:: PAGE TEXT

This low MAPE model henceforth I shall call the Low Average Margin Predictor (or LAMP, for brevity).

The Half Amazing Margin Predictor

Another model we considered produced margin predictions with a very low median absolute prediction error. It was similar to the LAMP but used four rather than two underlying models: the 19-, 36-, 39- and 52-round floating window models.

It boasted a 22.54 point median absolute prediction error over seasons 2008 and 2009, and its predictions have been within 4 goals of the actual victory margin in a tick over 52% of games. What destroys its mean absolute prediction error is its tendency to produce victory margin predictions that are about as close to the actual result as calcium carbonate is to coagulated milk curd. About once every two-and-a-half rounds one of its predictions will prove to be 12 goals or more distant from the actual game result.

Still, its median absolute prediction error is truly remarkable, which in essence means that its predictions are amazing about half the time, so I shall name it the Half Amazing Margin Predictor (or HAMP, for brevity).

In their own highly specialised ways, LAMP and HAMP are impressive but, like left-handed chess players, their particular specialities don't appear to provide them with any exploitable advantage. To be fair, TAB Sportsbet does field markets on victory margins and it might eventually prove that LAMP or HAMP can be used to make money on these markets, but I don't have the historical data to test this now. I do, however, have line market data that enables me to assess LAMP's and HAMP's ability to make money on this market, and they exhibit no such ability. Being good at predicting margins is different from being good at predicting handicap-adjusted margins.

Nonetheless, I'll be publishing LAMP's and HAMP's margin predictions this season.

HELP, I Need Another Model

Well if we want a model that predicts line market winners we really should build a dedicated model for this, and that's what I'll describe next.

The type of model that we'll build is called a binary logit. These can be used to fit a model to any phenomenon that is binary - that is, two-valued - in nature. You could, for example, fit one to model the characteristics of people who do or don't respond to a marketing campaign. In that case, the binary variable is campaign response. You could also, as I'll do here, fit a binary logit to model the relationship between home team price and whether or not the home team wins on line betting.

Fitting and interpreting such models is a bit more complicated than fitting and interpreting models fitted using the ordinary least squares method, which we covered in the previous blog. For this reason I'll not go into the details of the modelling here. Conceptually though all we're doing is fitting an equation that relates the Home team's head-to-head price with its probability of winning on line betting.

For this modelling exercise I have again created 47 floating window models of the sort I've just described, one model that uses price and line betting result data only the last 6 rounds, another that use the same data for the last 7 rounds, and so on up to one that uses data from the last 52 rounds.

::::

- [TASKS]:
**A.** In the page text on margin predictors, what median absolute prediction error did the Half Amazing Margin Predictor have over the 2008 and 2009 seasons?
**B.** Output the lines of the listing from its first line through the line holding "84: (556, 157)", inclusive, as a JSON list of strings with one string per line and blank lines left out. Leave the picture lines out of the list.

:: SUPPLIED DATA

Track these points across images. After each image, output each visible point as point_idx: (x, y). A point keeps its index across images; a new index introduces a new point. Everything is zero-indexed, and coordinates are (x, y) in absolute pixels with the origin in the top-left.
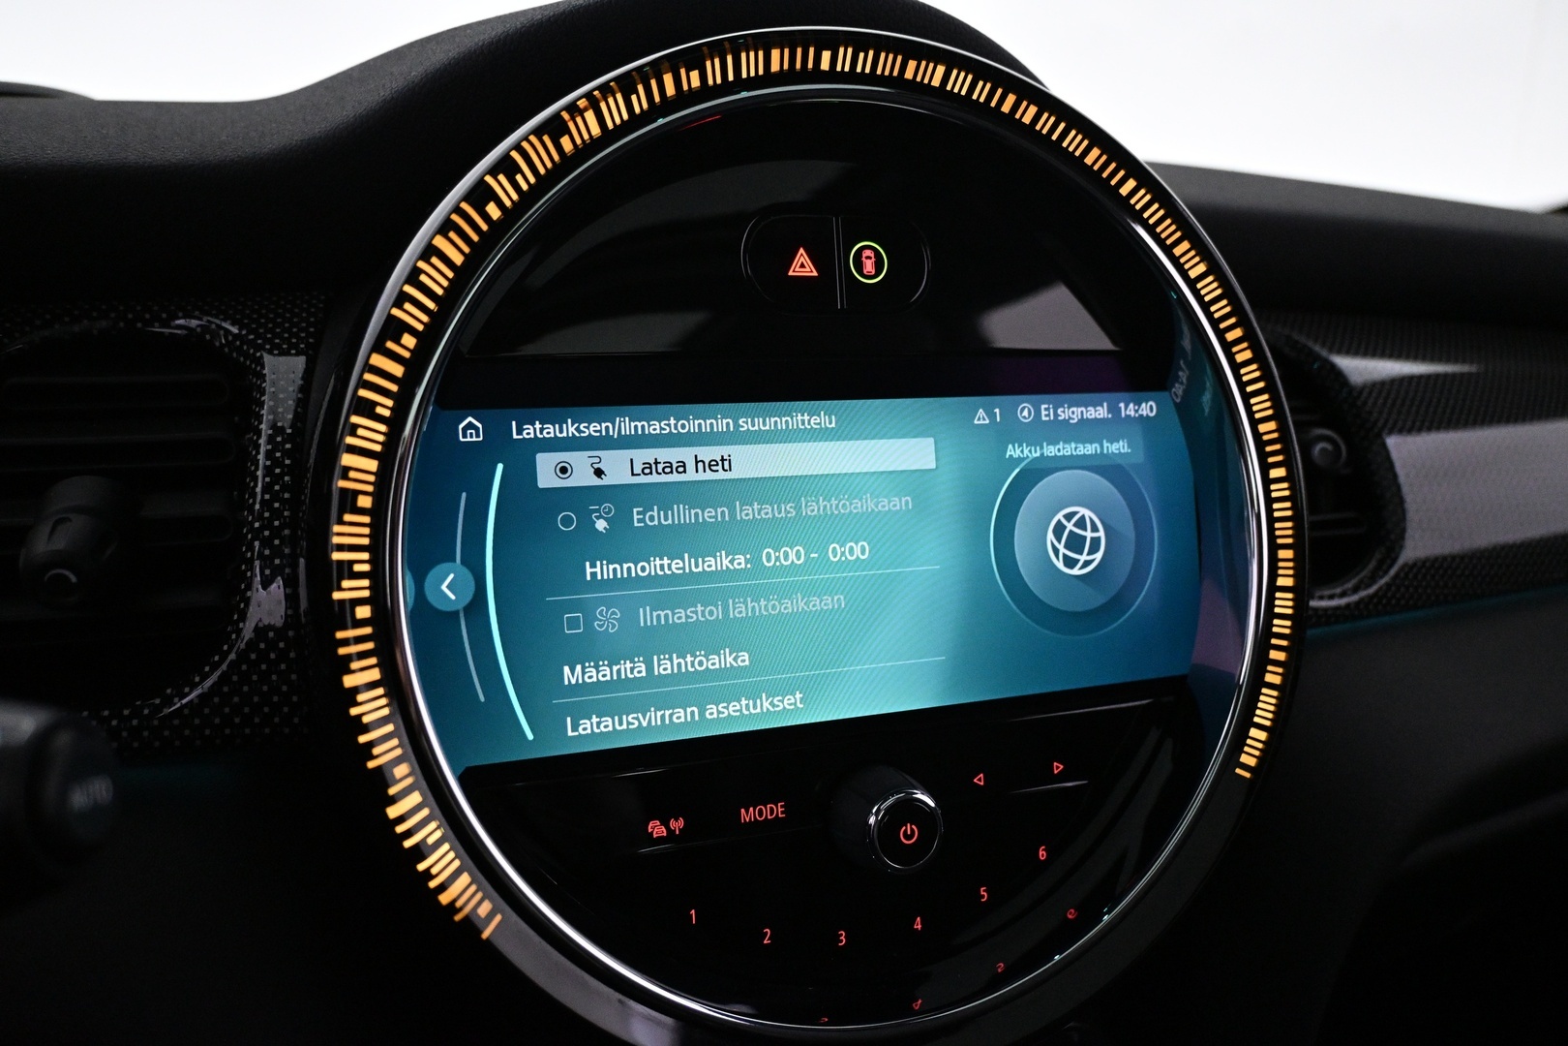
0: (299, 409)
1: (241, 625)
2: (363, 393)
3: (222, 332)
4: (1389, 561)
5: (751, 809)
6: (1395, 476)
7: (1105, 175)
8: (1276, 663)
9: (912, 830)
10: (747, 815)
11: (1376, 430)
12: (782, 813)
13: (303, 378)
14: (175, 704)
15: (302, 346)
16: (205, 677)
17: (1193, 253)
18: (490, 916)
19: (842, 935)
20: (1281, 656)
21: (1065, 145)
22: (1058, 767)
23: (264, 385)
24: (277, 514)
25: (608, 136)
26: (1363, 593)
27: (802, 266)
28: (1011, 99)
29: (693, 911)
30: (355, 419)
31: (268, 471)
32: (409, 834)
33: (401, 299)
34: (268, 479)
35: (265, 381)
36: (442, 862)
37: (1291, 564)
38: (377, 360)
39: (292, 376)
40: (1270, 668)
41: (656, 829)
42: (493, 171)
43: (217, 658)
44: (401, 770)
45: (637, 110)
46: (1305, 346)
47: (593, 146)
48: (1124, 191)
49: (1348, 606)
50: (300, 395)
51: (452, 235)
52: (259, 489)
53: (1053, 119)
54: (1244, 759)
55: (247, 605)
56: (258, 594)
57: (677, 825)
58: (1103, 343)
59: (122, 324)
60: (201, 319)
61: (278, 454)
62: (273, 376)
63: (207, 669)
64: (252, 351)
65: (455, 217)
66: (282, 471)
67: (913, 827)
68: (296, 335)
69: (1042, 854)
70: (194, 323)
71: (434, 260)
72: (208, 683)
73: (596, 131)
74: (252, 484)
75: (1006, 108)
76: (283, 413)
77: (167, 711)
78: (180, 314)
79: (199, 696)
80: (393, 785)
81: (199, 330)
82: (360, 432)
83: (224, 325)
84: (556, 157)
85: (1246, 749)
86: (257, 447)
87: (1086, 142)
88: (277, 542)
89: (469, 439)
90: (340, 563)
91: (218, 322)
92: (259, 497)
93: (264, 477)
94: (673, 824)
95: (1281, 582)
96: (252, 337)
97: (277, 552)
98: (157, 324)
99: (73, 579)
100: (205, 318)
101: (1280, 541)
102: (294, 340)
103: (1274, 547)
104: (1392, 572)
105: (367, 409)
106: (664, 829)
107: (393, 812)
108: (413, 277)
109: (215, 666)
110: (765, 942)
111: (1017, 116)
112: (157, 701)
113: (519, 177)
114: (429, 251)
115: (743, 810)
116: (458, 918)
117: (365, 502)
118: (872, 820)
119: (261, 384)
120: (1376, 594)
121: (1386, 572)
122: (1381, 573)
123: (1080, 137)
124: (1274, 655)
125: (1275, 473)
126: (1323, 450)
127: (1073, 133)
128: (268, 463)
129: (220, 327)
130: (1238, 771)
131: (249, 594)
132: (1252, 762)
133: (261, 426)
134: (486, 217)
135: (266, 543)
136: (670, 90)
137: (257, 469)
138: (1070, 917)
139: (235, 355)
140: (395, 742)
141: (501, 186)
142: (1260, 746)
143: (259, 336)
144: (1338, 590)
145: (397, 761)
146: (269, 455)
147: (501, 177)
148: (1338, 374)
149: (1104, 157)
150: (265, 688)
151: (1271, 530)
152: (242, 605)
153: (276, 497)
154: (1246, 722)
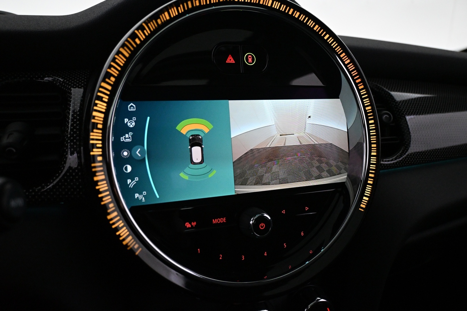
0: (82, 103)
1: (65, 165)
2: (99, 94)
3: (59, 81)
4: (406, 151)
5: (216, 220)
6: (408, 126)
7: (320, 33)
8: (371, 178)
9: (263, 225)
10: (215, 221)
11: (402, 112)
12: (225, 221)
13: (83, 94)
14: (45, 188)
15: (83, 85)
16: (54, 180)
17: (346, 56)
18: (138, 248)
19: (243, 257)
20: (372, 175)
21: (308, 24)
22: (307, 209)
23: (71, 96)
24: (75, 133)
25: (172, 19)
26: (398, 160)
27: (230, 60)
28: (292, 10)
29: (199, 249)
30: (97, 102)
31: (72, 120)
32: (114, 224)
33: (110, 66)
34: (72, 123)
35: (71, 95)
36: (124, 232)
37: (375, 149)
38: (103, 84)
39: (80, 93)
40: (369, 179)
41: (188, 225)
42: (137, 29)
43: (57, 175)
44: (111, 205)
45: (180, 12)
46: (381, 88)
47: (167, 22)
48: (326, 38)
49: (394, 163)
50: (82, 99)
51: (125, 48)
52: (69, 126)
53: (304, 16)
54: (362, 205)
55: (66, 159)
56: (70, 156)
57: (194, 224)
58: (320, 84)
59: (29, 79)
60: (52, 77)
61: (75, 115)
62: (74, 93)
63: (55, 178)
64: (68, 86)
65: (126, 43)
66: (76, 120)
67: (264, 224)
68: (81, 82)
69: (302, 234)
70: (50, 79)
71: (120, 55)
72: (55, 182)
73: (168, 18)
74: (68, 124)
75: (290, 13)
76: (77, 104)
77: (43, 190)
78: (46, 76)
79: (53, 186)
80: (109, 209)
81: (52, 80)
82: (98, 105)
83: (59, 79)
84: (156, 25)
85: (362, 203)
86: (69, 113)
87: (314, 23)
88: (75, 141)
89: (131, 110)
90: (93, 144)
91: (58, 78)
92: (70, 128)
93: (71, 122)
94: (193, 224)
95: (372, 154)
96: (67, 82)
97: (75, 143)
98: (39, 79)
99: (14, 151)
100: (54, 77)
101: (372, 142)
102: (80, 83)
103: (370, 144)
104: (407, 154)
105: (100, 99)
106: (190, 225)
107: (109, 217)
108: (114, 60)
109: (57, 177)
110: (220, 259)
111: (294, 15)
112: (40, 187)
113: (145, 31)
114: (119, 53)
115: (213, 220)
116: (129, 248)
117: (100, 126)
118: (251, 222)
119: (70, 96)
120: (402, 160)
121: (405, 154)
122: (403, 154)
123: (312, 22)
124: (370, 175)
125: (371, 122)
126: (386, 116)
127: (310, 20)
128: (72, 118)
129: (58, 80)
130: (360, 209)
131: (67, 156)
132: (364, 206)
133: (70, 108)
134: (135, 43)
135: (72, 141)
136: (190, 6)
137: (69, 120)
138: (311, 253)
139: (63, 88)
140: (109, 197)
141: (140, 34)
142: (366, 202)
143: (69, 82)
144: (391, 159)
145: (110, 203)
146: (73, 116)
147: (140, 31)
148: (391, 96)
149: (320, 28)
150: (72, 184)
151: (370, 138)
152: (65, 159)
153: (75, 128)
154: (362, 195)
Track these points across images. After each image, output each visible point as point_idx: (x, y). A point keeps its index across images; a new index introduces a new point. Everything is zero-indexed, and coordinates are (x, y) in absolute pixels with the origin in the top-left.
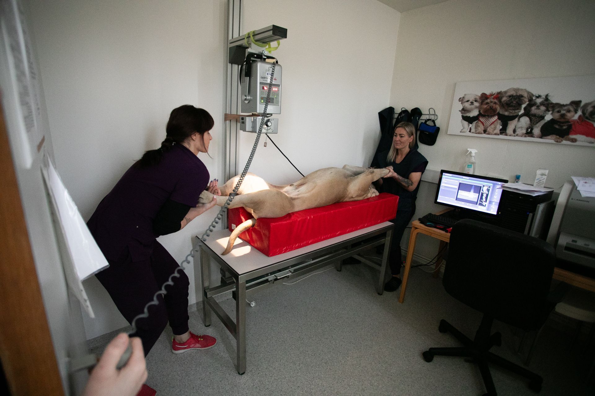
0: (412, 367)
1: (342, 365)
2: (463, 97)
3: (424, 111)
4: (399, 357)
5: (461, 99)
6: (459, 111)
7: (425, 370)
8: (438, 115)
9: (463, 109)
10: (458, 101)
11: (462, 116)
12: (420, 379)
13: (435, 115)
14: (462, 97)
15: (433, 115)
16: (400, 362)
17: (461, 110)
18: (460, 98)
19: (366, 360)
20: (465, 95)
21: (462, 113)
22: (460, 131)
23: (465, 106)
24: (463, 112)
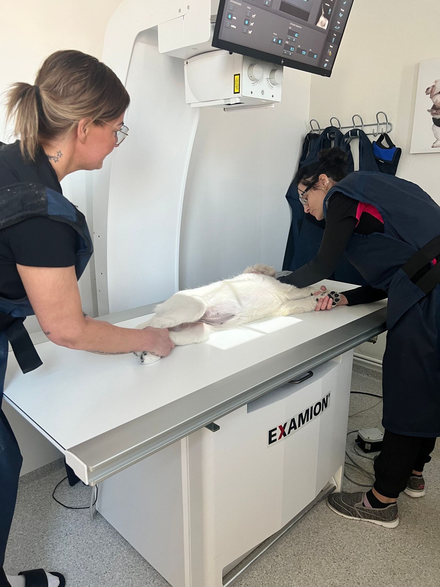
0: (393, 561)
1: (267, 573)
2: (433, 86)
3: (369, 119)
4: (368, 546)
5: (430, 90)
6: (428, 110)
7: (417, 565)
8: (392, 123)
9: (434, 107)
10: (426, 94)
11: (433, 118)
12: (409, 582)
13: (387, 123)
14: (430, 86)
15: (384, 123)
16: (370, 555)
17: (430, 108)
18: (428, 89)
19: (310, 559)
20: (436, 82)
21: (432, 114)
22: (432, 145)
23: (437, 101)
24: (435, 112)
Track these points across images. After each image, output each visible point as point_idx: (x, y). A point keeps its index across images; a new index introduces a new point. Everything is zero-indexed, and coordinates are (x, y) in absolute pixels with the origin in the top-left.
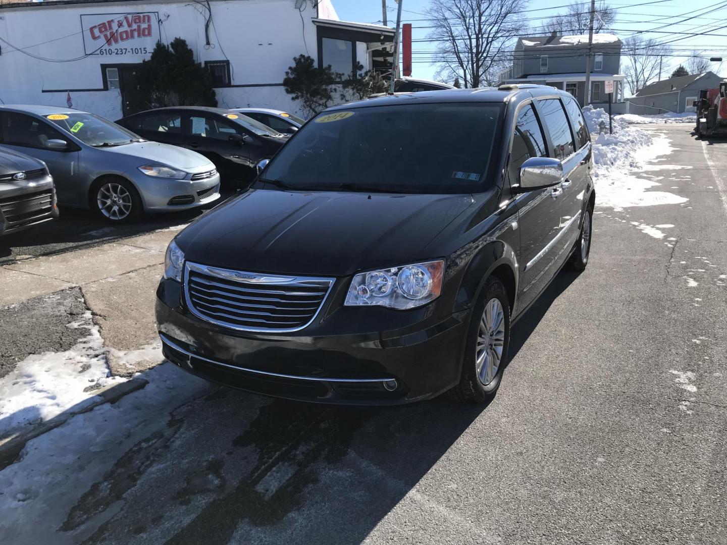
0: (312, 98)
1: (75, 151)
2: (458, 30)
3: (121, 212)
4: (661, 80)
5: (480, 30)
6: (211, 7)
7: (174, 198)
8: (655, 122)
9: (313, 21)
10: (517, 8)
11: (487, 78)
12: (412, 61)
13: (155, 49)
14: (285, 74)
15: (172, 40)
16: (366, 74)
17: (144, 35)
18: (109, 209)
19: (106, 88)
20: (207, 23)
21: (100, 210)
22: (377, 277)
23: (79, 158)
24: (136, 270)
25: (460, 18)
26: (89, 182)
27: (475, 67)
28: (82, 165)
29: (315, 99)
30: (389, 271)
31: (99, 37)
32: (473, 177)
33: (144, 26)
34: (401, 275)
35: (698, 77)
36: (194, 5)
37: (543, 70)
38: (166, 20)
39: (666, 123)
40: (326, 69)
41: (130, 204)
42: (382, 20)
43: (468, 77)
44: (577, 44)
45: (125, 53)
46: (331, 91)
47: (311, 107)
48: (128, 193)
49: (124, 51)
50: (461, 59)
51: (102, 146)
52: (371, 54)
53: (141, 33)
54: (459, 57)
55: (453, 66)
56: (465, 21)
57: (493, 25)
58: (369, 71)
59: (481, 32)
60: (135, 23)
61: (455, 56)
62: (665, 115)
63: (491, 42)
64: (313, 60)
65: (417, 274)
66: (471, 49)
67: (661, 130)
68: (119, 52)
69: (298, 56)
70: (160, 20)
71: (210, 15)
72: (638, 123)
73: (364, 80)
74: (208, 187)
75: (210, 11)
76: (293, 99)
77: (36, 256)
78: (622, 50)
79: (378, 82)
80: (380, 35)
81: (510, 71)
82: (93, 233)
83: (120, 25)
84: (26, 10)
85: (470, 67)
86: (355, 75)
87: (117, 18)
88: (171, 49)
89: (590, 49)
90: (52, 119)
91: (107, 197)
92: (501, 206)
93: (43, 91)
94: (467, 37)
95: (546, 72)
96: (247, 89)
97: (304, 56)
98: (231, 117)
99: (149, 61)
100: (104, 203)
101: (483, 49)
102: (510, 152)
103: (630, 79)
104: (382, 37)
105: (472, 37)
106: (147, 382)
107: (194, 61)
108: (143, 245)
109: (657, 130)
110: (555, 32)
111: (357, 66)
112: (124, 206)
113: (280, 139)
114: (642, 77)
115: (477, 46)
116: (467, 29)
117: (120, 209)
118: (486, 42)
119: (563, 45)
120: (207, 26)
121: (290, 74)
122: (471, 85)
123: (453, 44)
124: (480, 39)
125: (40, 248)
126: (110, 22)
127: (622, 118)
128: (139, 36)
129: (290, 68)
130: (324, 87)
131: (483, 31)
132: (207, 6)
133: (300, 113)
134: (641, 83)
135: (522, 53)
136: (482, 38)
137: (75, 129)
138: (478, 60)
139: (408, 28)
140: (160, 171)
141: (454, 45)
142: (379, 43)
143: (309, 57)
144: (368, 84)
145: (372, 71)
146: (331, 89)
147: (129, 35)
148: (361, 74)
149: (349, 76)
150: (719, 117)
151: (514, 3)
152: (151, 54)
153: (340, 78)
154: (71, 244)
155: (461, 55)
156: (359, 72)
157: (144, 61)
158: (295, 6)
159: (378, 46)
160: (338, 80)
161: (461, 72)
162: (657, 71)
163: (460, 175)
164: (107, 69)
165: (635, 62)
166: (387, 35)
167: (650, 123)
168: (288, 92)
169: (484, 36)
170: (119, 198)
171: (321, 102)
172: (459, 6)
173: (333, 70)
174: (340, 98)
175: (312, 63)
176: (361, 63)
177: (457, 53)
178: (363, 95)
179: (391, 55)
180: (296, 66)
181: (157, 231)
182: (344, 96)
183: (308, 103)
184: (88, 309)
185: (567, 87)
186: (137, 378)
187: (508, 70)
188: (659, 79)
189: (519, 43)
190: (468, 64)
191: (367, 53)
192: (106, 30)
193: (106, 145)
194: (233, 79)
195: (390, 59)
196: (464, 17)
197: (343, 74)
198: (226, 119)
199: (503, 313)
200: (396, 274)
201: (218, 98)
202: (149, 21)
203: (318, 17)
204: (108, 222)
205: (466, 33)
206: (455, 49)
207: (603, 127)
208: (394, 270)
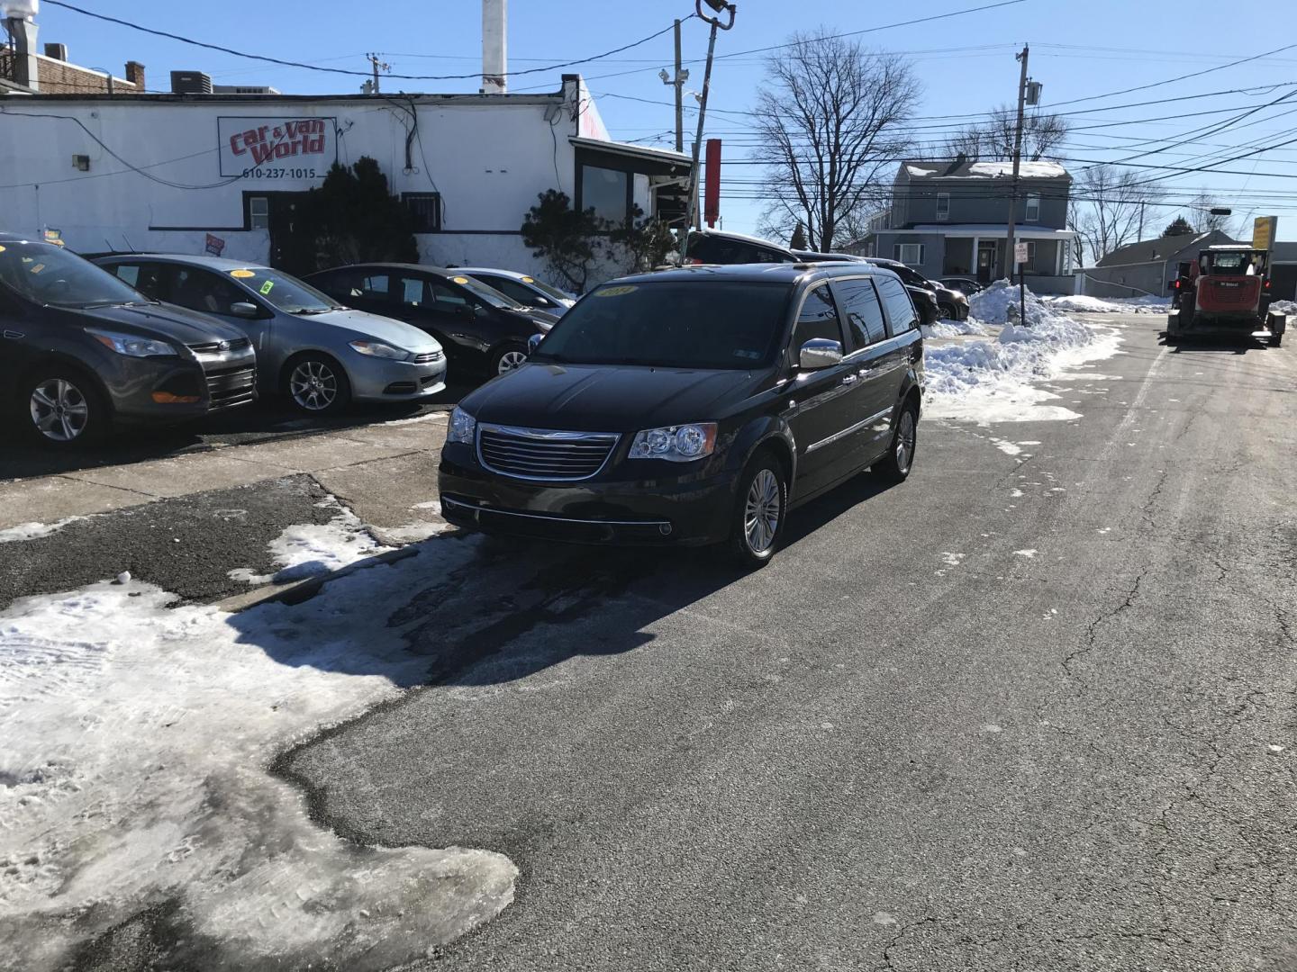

::::

- [ACTIVITY ANSWERS]:
**A.** 22.54 points

**B.**
[
  "Track these points across images. After each image, output each visible point as point_idx: (x, y). A point keeps its index across images; a new index introduces a new point. Everything is zero-indexed, and coordinates are (x, y) in absolute pixels with the origin in the top-left.",
  "0: (299, 409)",
  "1: (241, 625)",
  "2: (363, 393)",
  "3: (222, 332)",
  "4: (1389, 561)",
  "5: (751, 809)",
  "6: (1395, 476)",
  "7: (1105, 175)",
  "8: (1276, 663)",
  "9: (912, 830)",
  "10: (747, 815)",
  "11: (1376, 430)",
  "12: (782, 813)",
  "13: (303, 378)",
  "14: (175, 704)",
  "15: (302, 346)",
  "16: (205, 677)",
  "17: (1193, 253)",
  "18: (490, 916)",
  "19: (842, 935)",
  "20: (1281, 656)",
  "21: (1065, 145)",
  "22: (1058, 767)",
  "23: (264, 385)",
  "24: (277, 514)",
  "25: (608, 136)",
  "26: (1363, 593)",
  "27: (802, 266)",
  "28: (1011, 99)",
  "29: (693, 911)",
  "30: (355, 419)",
  "31: (268, 471)",
  "32: (409, 834)",
  "33: (401, 299)",
  "34: (268, 479)",
  "35: (265, 381)",
  "36: (442, 862)",
  "37: (1291, 564)",
  "38: (377, 360)",
  "39: (292, 376)",
  "40: (1270, 668)",
  "41: (656, 829)",
  "42: (493, 171)",
  "43: (217, 658)",
  "44: (401, 770)",
  "45: (637, 110)",
  "46: (1305, 346)",
  "47: (593, 146)",
  "48: (1124, 191)",
  "49: (1348, 606)",
  "50: (300, 395)",
  "51: (452, 235)",
  "52: (259, 489)",
  "53: (1053, 119)",
  "54: (1244, 759)",
  "55: (247, 605)",
  "56: (258, 594)",
  "57: (677, 825)",
  "58: (1103, 343)",
  "59: (122, 324)",
  "60: (201, 319)",
  "61: (278, 454)",
  "62: (273, 376)",
  "63: (207, 669)",
  "64: (252, 351)",
  "65: (455, 217)",
  "66: (282, 471)",
  "67: (913, 827)",
  "68: (296, 335)",
  "69: (1042, 854)",
  "70: (194, 323)",
  "71: (434, 260)",
  "72: (208, 683)",
  "73: (596, 131)",
  "74: (252, 484)",
  "75: (1006, 108)",
  "76: (283, 413)",
  "77: (167, 711)",
  "78: (180, 314)",
  "79: (199, 696)",
  "80: (393, 785)",
  "81: (199, 330)",
  "82: (360, 432)",
  "83: (224, 325)",
  "84: (556, 157)"
]